On the football field or in the hockey rink, for instance, players with a mild concussion could suffer permanent brain damage or even death from a second hit. But competitors often resume play, and assume risk, after answering a few questions from the coach.

A clear diagnosis of mild tramautic brain injury usually requires a quiet room and an hour or more of testing, which is impossible in many situations.

Now a biomedical engineer and an expert in emergency medicine have collaborated on a portable device that can zero in on problems associated with concussions in about seven minutes in virtually any setting.

Michelle LaPlaca, assistant professor of biomedical engineering at the Georgia Institute of Technology and David Wright, assistant director of Emory University’s Emergency Medicine Research Center, developed DETECT, for display enhanced testing for concussions and mild traumatic brain injury.

The device includes software, a portable computer, a video-game-type controller, earphones, and headgear with a video display. It blocks light and sound that could interfere with its operation.

People with mild brain injury will struggle with certain mental tasks that draw on different areas of the brain, such as working memory and complex reactions. DETECT’s bank of neuropsysiological tests is designed to assess performance of these brain functions.

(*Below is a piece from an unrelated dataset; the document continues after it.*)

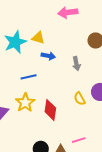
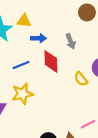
yellow star: (25, 103) -> (22, 94), turned 30
red diamond: (50, 110) -> (51, 61), moved

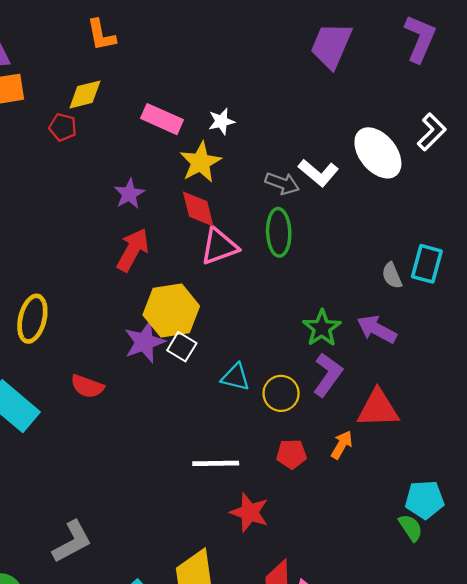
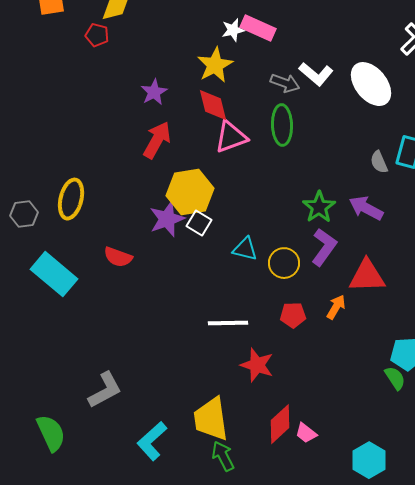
pink rectangle: (162, 119) -> (258, 28), moved
white ellipse: (378, 153) -> (371, 84), moved

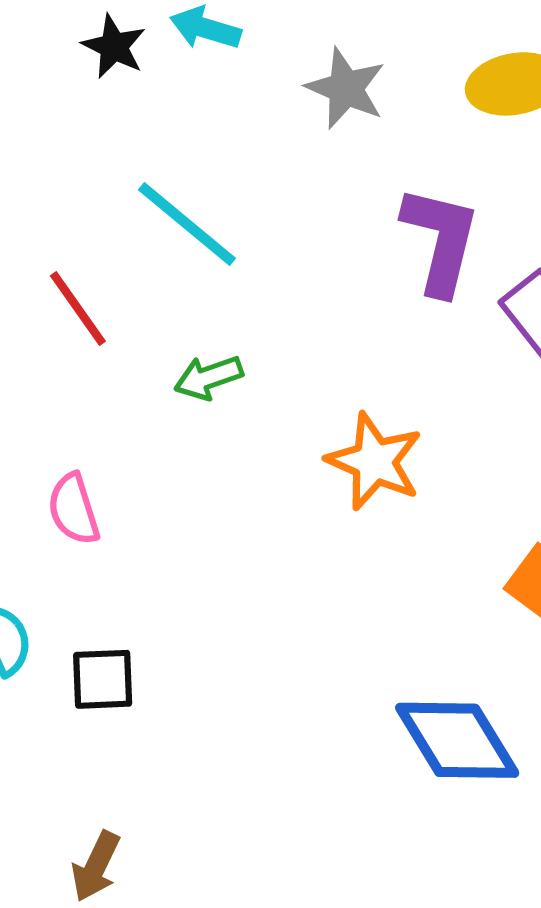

Because DETECT is automated, it can be operated by a coach, parent, soldier or other layperson. It has been tested in the laboratory and in a hospital emergency room, and the researchers are hoping that the Georgia Tech football program will also give it a try.

More than 750,000 mild traumatic brain injuries occur each year in the United States. Many are sports related. Second impact injuries can lead to permanent damage or possibly death, a risk associated with misdiagnosis of the initial injury.

LaPlaca and Wright plan to commercialize the technology. With special software, it could be used for cognitive testing related to other mental conditions or diseases, such as Alzheimer’s.

LaPlaca received a Whitaker Biomedical Engineering Research Grant in 1999 for work on biomechanics and the nervous system.